## Source passage

In Algorithm 2, the initial classification tree is constructed recursively based on the image features. First, the inputs are specified as the expected number of levels in the classification tree, the number of clusters split from the cluster in the previous level, and extracted features for each image. A clustering algorithm is used to segment clusters of image features, and majority voting is used to determine a belonging cluster for each subclass (Line 3). Construction of initial classification trees is built using preorder traversal with recursion (Lines 2–9). The cluster is set to the current cluster i (Line 5), and the feature is updated to the values in the current cluster i (Line 6). The recursion ends and outputs the initial classification tree only when the expected number of levels and the desired number of clusters resulting from the split in the previous level have been reached.

3.2. Tree-Structured Classifier Building

In the previous section, an initial classification tree was constructed, which could classify each subclass into the belonging class. This section focuses on building a tree-structured classifier with higher accuracy.

As one of the crucial components in the tree-structured classifier, machine-learning matchers are applied to match image features to the belonging cluster in the different levels of the classification tree. Because the final subclass is limited to the cluster returned by the matcher, constructing an effective matcher function is crucial to the accuracy of the image classification. Typically, the dimensionality of the image feature F is higher than that of the cluster labels, which means that it is essential to construct a general matcher function, denoted as

g (\cdot)

, that can find associations between image features

x_{i}^{j}

and the corresponding clusters

C_{i}^{j}

in Level j, as shown in Equation (2).

C_{i}^{j}

is the cluster with the highest probability in

C_{k}^{j}

as judged by

g (\cdot)

.

C_{i}^{j} = \underset{x_{i}^{j} \in F C_{k}^{j} \in C_{j}}{arg max} g (x_{i}^{j}, C_{k}^{j})

(2)

Figure 5 illustrates an example of matching an image feature to its belonging cluster. The input image feature is passed through the tree, and a machine-learning matcher determines the belonging cluster (denoted as the red node).

Now, it is able to predict the belonging cluster for each image. Then, it is necessary to determine subclasses for images with higher accuracy, i.e., the primary objective of this paper is to develop tree classifiers that can achieve higher accuracy. The theory of recall trees [17] shares a similar goal, aiming to ensure that each level of the tree-structured classifier enhances classification accuracy. According to Daume et al.’s findings [17], the accuracy of a tree classifier increases up to a certain threshold as the number of levels increases. However, further increasing the tree’s levels beyond this threshold can actually decrease accuracy. As a result, it is crucial to eliminate clusters that have a negative impact on the tree-structured classifier’s accuracy.

In this section, we present an algorithm (Algorithm 3) that can create a tree-structured classifier with improved accuracy by eliminating invalid clusters. Prior to that, it briefly introduces a condition for the tree hierarchy to stop growing, i.e., the pruning criterion.

## Source information
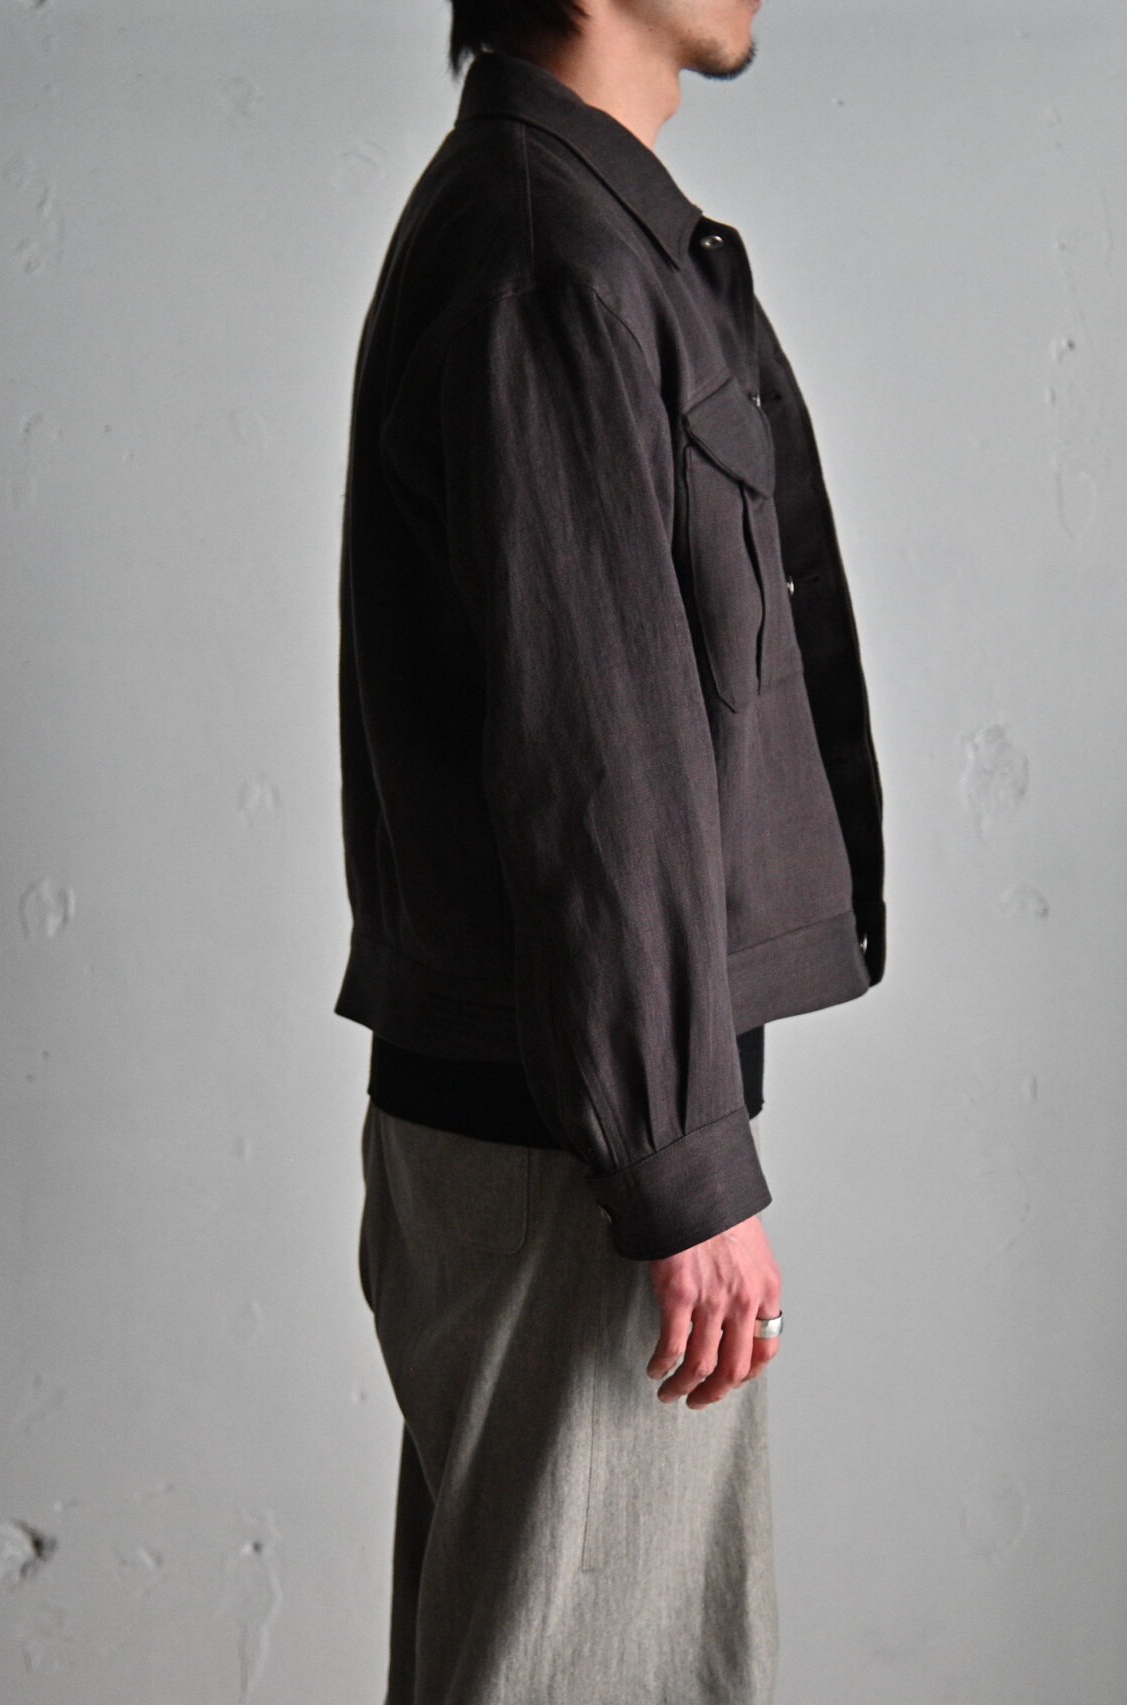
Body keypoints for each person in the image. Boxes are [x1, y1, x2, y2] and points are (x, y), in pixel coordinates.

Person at [333, 0, 885, 1698]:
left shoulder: (585, 231)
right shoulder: (546, 257)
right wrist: (675, 1156)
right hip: (575, 1145)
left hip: (569, 1117)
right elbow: (599, 755)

## Using the information
- a) Can you retype the passage on tree-structured classifiers from "In the previous section, an" up to and including "with higher accuracy."?
- b) Answer these questions from the passage on tree-structured classifiers:
(i) In Algorithm 2, what is used to determine a belonging cluster for each subclass?
(ii) In Figure 5, what does the red node denote?
(iii) According to Daume et al.'s findings, what can happen to accuracy when a tree's levels are increased beyond the threshold?

## Task-by-task outputs
- a)
In the previous section, an initial classification tree was constructed, which could classify each subclass into the belonging class. This section focuses on building a tree-structured classifier with higher accuracy.

- b)
(i) Majority voting.
(ii) The belonging cluster determined by the machine-learning matcher.
(iii) Accuracy can actually decrease.